> Work required
Copy out, character for character, everything below from the line containing "Framework Data Provider</span><span" down to the line containing "assembly on the Report Designer client</span></span>", including both of those lines.

> Source material
+ + +
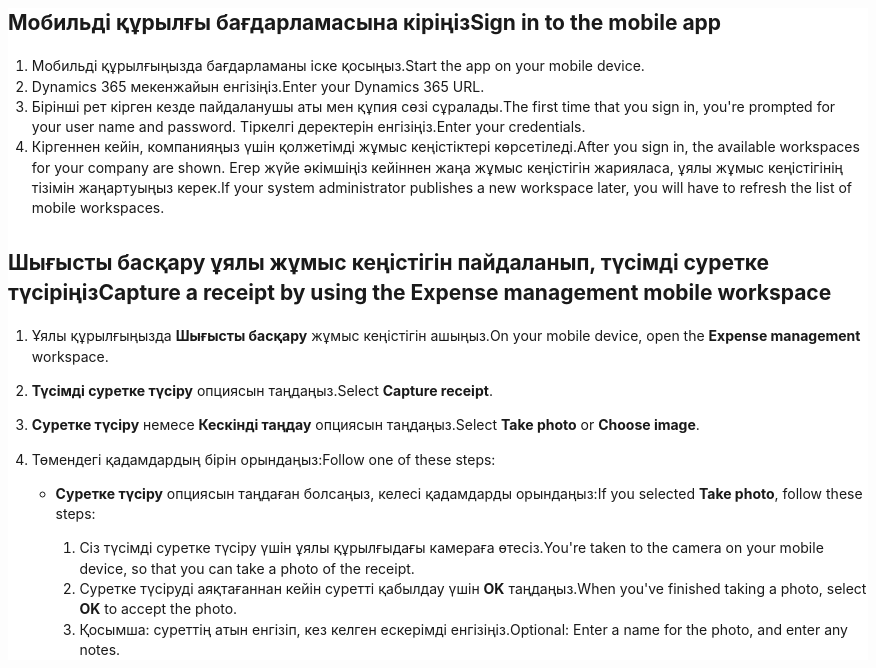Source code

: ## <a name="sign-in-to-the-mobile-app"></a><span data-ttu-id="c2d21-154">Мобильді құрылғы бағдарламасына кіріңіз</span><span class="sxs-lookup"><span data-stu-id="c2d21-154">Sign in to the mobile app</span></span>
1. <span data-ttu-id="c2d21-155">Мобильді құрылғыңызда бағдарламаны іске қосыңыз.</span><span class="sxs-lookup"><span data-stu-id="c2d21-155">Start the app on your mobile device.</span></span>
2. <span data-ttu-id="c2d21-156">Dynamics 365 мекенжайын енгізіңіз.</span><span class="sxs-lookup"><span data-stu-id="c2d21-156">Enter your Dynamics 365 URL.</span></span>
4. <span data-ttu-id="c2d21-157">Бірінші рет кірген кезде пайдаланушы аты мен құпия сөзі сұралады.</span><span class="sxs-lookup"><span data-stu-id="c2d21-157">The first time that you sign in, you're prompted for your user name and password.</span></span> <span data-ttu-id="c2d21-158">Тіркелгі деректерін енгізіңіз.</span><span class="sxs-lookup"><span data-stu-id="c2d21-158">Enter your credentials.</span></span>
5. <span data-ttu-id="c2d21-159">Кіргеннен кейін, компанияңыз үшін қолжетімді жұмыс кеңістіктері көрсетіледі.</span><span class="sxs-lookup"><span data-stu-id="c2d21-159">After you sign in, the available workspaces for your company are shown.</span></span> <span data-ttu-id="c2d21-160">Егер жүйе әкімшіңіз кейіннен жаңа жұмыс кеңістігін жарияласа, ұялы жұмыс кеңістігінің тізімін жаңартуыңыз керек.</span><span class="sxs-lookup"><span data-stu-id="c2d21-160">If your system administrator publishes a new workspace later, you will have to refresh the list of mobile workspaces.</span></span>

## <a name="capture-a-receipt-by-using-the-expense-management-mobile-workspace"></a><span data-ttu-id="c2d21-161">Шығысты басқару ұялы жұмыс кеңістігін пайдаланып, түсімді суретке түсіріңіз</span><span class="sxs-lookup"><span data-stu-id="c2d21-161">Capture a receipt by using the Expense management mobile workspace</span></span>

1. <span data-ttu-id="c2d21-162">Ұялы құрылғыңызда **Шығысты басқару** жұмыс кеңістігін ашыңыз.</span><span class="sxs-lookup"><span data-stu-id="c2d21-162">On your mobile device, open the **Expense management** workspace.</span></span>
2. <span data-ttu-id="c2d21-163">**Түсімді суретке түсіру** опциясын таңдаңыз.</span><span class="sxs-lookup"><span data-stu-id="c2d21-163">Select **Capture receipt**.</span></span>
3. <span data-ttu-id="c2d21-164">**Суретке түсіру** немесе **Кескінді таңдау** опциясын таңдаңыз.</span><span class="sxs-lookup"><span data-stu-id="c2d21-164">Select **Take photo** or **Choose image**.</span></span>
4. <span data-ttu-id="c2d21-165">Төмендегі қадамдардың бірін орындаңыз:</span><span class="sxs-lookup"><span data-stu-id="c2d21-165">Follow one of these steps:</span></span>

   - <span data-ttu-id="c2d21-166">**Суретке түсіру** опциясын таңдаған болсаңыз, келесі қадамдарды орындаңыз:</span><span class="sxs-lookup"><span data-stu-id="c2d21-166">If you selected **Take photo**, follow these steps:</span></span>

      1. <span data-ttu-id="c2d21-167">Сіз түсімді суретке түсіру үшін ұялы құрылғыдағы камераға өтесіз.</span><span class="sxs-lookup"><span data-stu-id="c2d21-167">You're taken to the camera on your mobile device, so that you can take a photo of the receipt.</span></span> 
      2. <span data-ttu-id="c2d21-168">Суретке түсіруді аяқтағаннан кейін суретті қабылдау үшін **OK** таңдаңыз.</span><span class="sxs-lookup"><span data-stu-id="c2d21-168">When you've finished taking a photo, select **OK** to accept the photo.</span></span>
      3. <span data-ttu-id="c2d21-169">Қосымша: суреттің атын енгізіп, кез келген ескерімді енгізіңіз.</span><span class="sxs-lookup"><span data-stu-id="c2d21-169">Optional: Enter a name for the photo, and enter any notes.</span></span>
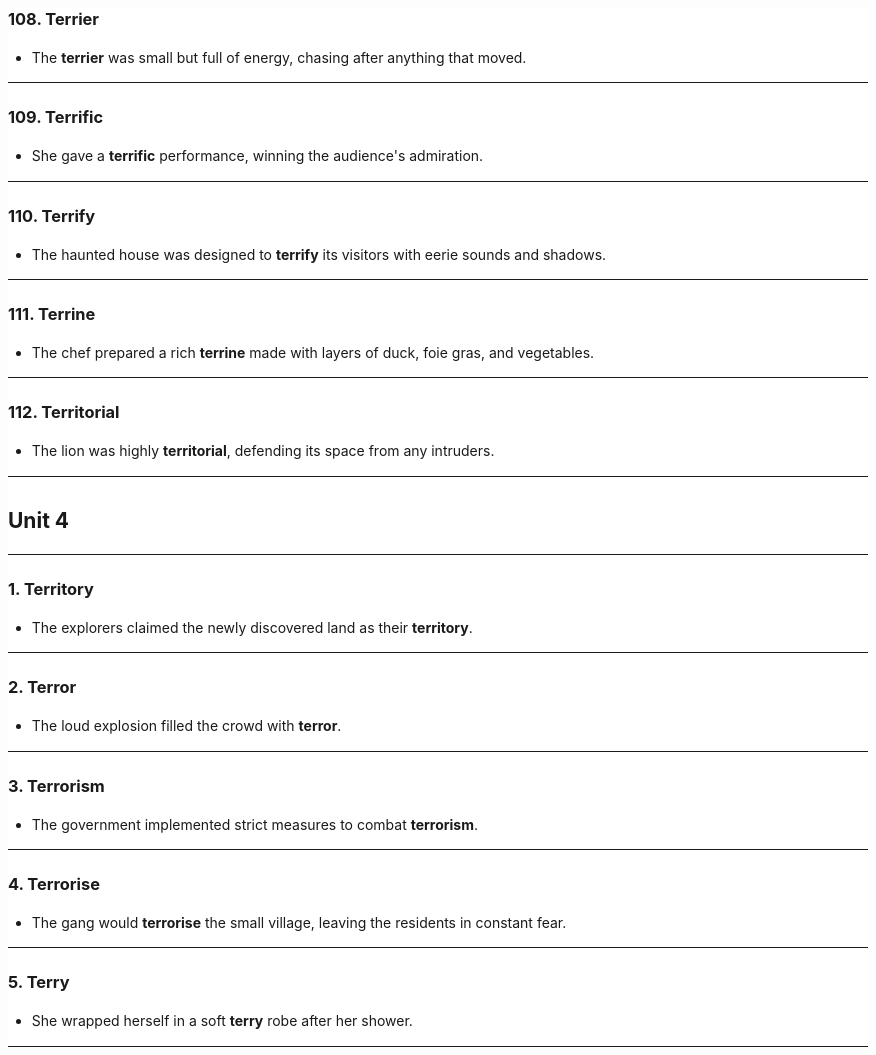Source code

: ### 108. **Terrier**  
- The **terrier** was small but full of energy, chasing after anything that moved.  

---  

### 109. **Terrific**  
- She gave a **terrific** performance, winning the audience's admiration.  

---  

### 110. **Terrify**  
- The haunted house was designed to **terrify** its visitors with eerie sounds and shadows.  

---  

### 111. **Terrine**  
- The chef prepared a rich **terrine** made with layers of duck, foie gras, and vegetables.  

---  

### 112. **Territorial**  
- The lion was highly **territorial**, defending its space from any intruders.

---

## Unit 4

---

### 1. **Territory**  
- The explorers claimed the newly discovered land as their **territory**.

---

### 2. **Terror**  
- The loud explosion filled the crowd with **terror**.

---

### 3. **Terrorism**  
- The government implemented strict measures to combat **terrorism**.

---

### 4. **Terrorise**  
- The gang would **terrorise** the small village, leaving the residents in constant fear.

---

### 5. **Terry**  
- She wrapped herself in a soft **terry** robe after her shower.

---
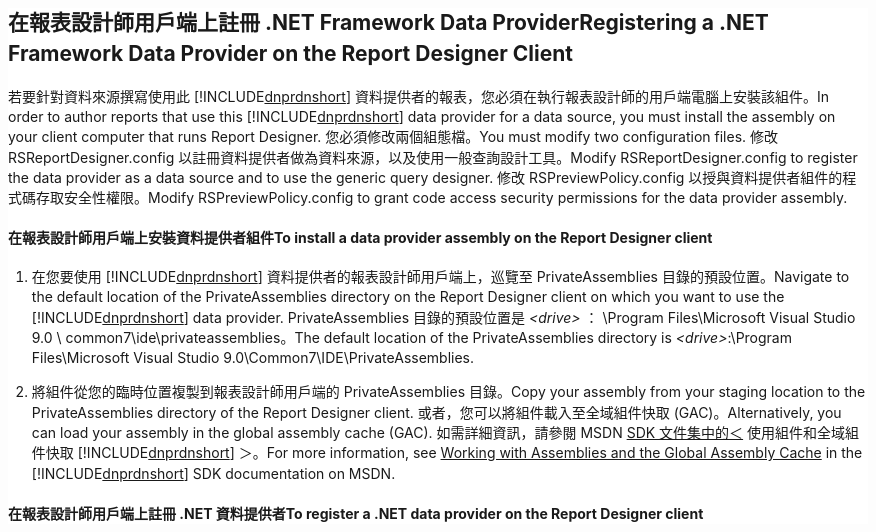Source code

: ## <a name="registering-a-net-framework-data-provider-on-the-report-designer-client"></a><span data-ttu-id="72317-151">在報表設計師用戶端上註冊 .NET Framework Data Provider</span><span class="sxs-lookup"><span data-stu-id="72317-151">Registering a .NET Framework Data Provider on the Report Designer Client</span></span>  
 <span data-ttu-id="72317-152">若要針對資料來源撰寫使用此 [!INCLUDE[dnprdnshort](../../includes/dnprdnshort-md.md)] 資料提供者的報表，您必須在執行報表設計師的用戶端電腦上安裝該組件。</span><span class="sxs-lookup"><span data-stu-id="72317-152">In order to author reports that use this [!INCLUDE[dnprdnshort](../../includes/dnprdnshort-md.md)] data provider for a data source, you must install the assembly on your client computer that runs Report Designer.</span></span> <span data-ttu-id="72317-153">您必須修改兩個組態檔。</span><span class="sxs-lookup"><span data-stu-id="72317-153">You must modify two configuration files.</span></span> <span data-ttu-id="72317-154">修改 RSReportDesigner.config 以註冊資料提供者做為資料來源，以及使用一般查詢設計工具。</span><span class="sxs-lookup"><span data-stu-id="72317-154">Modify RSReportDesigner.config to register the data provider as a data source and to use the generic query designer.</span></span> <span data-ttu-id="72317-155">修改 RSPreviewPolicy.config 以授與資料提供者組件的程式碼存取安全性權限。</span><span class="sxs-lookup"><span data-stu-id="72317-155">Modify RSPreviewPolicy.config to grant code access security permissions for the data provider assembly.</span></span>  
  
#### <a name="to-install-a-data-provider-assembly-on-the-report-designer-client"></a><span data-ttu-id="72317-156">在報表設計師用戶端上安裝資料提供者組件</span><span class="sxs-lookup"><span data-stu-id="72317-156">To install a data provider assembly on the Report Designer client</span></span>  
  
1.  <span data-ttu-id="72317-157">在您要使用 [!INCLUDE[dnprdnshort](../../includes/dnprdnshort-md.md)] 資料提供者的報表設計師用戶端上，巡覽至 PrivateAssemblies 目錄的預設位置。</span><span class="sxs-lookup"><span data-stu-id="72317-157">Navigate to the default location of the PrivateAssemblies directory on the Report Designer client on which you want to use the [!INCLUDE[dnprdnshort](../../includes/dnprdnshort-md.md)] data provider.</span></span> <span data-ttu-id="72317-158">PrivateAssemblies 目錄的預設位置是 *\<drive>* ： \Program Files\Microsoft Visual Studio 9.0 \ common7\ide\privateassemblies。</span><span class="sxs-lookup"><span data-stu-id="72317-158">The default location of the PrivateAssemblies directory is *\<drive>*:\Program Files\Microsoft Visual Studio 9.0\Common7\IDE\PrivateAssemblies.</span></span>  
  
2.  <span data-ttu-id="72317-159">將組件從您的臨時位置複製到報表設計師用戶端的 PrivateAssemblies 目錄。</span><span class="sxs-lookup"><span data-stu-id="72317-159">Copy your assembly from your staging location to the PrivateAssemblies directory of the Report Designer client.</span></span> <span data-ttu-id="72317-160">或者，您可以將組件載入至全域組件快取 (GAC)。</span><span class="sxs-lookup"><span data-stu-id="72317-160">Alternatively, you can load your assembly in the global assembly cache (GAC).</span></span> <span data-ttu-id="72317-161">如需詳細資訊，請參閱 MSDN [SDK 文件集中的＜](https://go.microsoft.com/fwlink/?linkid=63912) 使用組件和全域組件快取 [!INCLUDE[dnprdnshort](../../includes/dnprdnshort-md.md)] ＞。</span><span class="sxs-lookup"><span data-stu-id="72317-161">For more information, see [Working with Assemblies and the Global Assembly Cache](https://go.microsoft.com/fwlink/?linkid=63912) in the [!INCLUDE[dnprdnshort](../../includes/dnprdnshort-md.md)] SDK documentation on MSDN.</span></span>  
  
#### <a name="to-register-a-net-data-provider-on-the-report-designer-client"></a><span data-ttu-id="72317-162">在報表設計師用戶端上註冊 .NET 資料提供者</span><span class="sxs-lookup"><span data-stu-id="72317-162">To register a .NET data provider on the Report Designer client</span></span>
+ + +
> Written response
: ## <a name="registering-a-net-framework-data-provider-on-the-report-designer-client"></a><span data-ttu-id="72317-151">在報表設計師用戶端上註冊 .NET Framework Data Provider</span><span class="sxs-lookup"><span data-stu-id="72317-151">Registering a .NET Framework Data Provider on the Report Designer Client</span></span>  
 <span data-ttu-id="72317-152">若要針對資料來源撰寫使用此 [!INCLUDE[dnprdnshort](../../includes/dnprdnshort-md.md)] 資料提供者的報表，您必須在執行報表設計師的用戶端電腦上安裝該組件。</span><span class="sxs-lookup"><span data-stu-id="72317-152">In order to author reports that use this [!INCLUDE[dnprdnshort](../../includes/dnprdnshort-md.md)] data provider for a data source, you must install the assembly on your client computer that runs Report Designer.</span></span> <span data-ttu-id="72317-153">您必須修改兩個組態檔。</span><span class="sxs-lookup"><span data-stu-id="72317-153">You must modify two configuration files.</span></span> <span data-ttu-id="72317-154">修改 RSReportDesigner.config 以註冊資料提供者做為資料來源，以及使用一般查詢設計工具。</span><span class="sxs-lookup"><span data-stu-id="72317-154">Modify RSReportDesigner.config to register the data provider as a data source and to use the generic query designer.</span></span> <span data-ttu-id="72317-155">修改 RSPreviewPolicy.config 以授與資料提供者組件的程式碼存取安全性權限。</span><span class="sxs-lookup"><span data-stu-id="72317-155">Modify RSPreviewPolicy.config to grant code access security permissions for the data provider assembly.</span></span>  
  
#### <a name="to-install-a-data-provider-assembly-on-the-report-designer-client"></a><span data-ttu-id="72317-156">在報表設計師用戶端上安裝資料提供者組件</span><span class="sxs-lookup"><span data-stu-id="72317-156">To install a data provider assembly on the Report Designer client</span></span>  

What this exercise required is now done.